Wednesday 4th June 2014

By Schroders' Emerging Markets Economist, Craig Botham 
Private sector drives Brazilian slowdown:
Brazil’s first quarter GDP came in at 1.9% year on year, narrowly missing City expectations of 2.0% and slowing from 2.2% in the final quarter of 2013. Weaker high frequency data in the quarter pointed to several causes: weaker industrial production as energy costs rose, falling business and consumer confidence, and high inflation all served to erode activity. On a quarter on quarter basis, GDP rose just 0.2%.
Looking at the breakdown of the numbers, the weakness looks to be spread across the private sector, with only government expenditure recording positive quarterly growth. Net exports suffered in particular, a combination of a stronger real and the drought which has reduced output and increased the import of fuel for Brazil’s thermoelectric plants.  A high cost of electricity has meant a number of firms in the metals and chemicals industries reducing production and selling excess power on the spot market instead.
With investment also contracting 2% year on year, the need for a change in policy is increasingly evident. Bottlenecks play a large role in driving Brazil’s inflation, now running close to the top of its target band, and it will be difficult to tackle without addressing supply side concerns. This data will only spur investor desire to see President Dilma Rousseff ousted in October’s elections.
Weak Indian growth reminds the new government of its task:
Indian GDP grew 4.6% year on year in the first quarter of 2014, narrowly missing City expectations of 4.7%, and unchanged from the final quarter of 2013 which was revised down. The disappointment, marking the eighth quarter of sub-5% growth, emphasises the need for policy overhaul from the new BJP government.
Looking at a breakdown of the numbers, manufacturing continued to decline, contracting 1.4% year on year after a 1.5% decline last quarter. That this comes despite the weaker currency, which should boost exports, speaks to the deeper seated problems faced by Indian industry. The recent appointment of Arun Jaitley as Finance Minister is a positive sign, but there are no quick fixes to structural problems. All new appointees have made the right noises so far, but July’s budget is the first chance to offer real concrete commitments to reform. A reduction in subsidies would be a good start.
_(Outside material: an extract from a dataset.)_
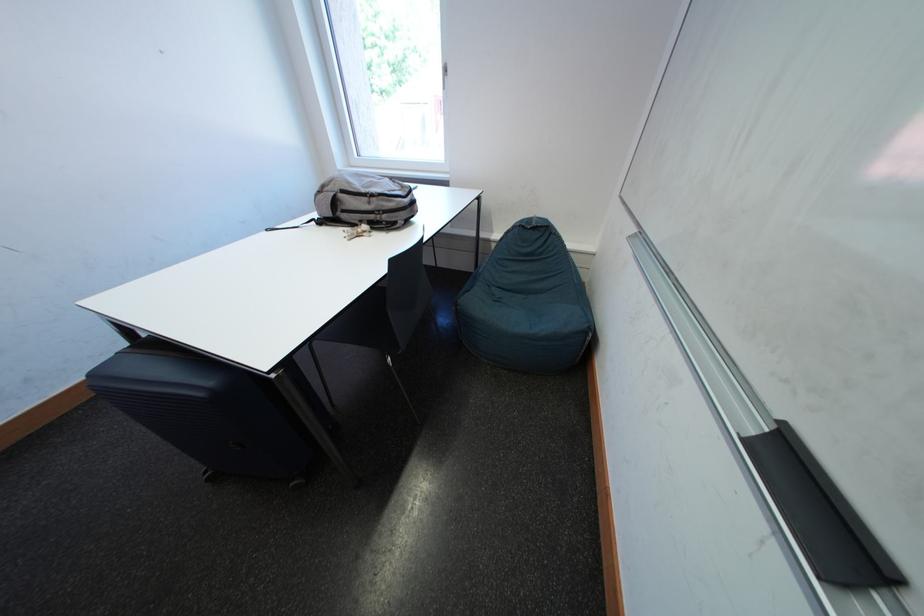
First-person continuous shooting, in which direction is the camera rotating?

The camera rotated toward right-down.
On the monetary policy front, Reserve Bank of India Governor Raghuram Rajan's crusade against inflation continues, with policy remaining tight despite deteriorating growth indicators. Inflation has bounced back slightly after initial successes driven mainly by food price inflation; core CPI was unchanged at 7.8%. There are increased upside risks to inflation with the possibility of an El Nino weather system this year. Policy will have to remain tight, and with fiscal policy constrained by the need to tackle the deficit, growth will have to be driven by reform.